» **Exercise task**: Pull out every line of the material below that contains the word "vena", copying each line whole.

» **Exercise inputs**:
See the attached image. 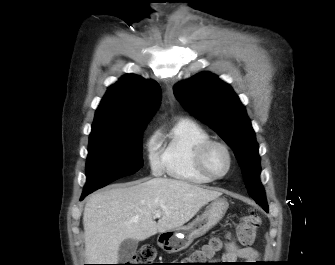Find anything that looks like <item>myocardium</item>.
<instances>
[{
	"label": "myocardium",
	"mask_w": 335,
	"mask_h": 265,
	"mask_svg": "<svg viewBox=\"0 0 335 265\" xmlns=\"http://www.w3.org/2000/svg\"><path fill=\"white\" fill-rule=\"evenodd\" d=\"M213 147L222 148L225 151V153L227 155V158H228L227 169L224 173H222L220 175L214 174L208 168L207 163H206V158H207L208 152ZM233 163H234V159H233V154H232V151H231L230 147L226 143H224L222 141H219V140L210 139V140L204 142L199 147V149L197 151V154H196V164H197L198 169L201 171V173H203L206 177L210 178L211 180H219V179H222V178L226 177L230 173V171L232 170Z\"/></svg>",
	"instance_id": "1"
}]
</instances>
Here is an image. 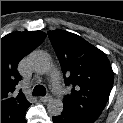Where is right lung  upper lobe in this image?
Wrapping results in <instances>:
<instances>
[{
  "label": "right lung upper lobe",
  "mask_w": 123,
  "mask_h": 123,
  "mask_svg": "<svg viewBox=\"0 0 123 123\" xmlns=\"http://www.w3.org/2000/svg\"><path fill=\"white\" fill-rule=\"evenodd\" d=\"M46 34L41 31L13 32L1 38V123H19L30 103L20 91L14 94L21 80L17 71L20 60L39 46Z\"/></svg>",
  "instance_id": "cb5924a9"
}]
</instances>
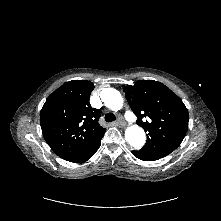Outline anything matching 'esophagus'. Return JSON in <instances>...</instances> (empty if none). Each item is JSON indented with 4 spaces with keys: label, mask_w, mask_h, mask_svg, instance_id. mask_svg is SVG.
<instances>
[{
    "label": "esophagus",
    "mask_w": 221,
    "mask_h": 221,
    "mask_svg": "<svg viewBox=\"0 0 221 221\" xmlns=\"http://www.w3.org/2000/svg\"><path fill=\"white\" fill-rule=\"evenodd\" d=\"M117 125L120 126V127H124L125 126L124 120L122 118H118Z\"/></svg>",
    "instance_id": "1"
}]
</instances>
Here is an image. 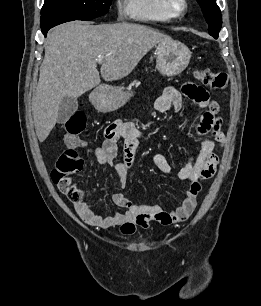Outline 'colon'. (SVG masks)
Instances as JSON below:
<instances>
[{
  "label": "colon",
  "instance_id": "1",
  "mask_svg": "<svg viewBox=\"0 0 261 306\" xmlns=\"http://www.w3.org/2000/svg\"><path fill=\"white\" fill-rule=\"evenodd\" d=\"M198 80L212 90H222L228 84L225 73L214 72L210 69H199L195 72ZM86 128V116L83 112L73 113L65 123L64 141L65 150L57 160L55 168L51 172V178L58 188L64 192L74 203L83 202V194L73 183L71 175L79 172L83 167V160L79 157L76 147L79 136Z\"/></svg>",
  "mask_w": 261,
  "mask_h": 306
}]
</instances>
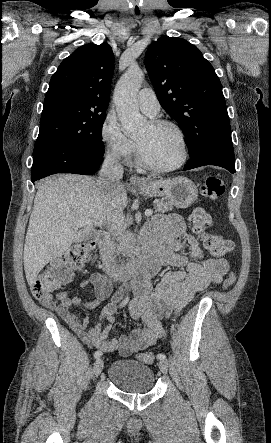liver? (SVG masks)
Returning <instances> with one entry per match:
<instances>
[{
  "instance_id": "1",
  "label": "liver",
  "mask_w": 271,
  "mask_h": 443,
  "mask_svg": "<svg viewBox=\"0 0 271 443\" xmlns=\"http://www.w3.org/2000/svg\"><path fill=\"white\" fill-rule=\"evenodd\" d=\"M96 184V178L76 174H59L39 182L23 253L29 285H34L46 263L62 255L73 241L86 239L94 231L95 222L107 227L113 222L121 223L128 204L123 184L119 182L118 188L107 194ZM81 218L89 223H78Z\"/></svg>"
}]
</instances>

---

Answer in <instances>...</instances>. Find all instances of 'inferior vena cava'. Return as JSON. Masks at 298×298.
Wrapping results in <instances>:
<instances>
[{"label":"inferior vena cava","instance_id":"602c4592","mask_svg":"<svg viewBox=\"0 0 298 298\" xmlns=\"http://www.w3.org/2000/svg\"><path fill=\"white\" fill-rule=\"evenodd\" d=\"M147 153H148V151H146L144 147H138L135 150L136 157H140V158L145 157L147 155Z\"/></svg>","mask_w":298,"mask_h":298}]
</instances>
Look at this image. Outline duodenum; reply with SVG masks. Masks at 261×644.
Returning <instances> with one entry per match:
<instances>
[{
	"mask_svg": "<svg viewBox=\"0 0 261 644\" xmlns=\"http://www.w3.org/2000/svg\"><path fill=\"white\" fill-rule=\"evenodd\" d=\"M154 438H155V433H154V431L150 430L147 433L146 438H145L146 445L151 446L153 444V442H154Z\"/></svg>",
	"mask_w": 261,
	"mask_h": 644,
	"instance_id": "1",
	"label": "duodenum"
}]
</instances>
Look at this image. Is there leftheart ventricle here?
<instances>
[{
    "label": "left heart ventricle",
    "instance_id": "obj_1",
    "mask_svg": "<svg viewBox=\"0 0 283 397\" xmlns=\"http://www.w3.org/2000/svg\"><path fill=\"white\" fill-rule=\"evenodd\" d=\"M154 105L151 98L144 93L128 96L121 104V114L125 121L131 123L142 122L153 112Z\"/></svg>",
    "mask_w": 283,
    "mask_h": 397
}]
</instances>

» **Expected answer**:
Answer in <instances>...</instances>. Find all instances of 'inferior vena cava'. Return as JSON. Masks at 298×298.
[{"label":"inferior vena cava","instance_id":"602c4592","mask_svg":"<svg viewBox=\"0 0 298 298\" xmlns=\"http://www.w3.org/2000/svg\"><path fill=\"white\" fill-rule=\"evenodd\" d=\"M147 153H148V151H146L144 147H138L135 150L136 157H140V158L145 157L147 155Z\"/></svg>","mask_w":298,"mask_h":298}]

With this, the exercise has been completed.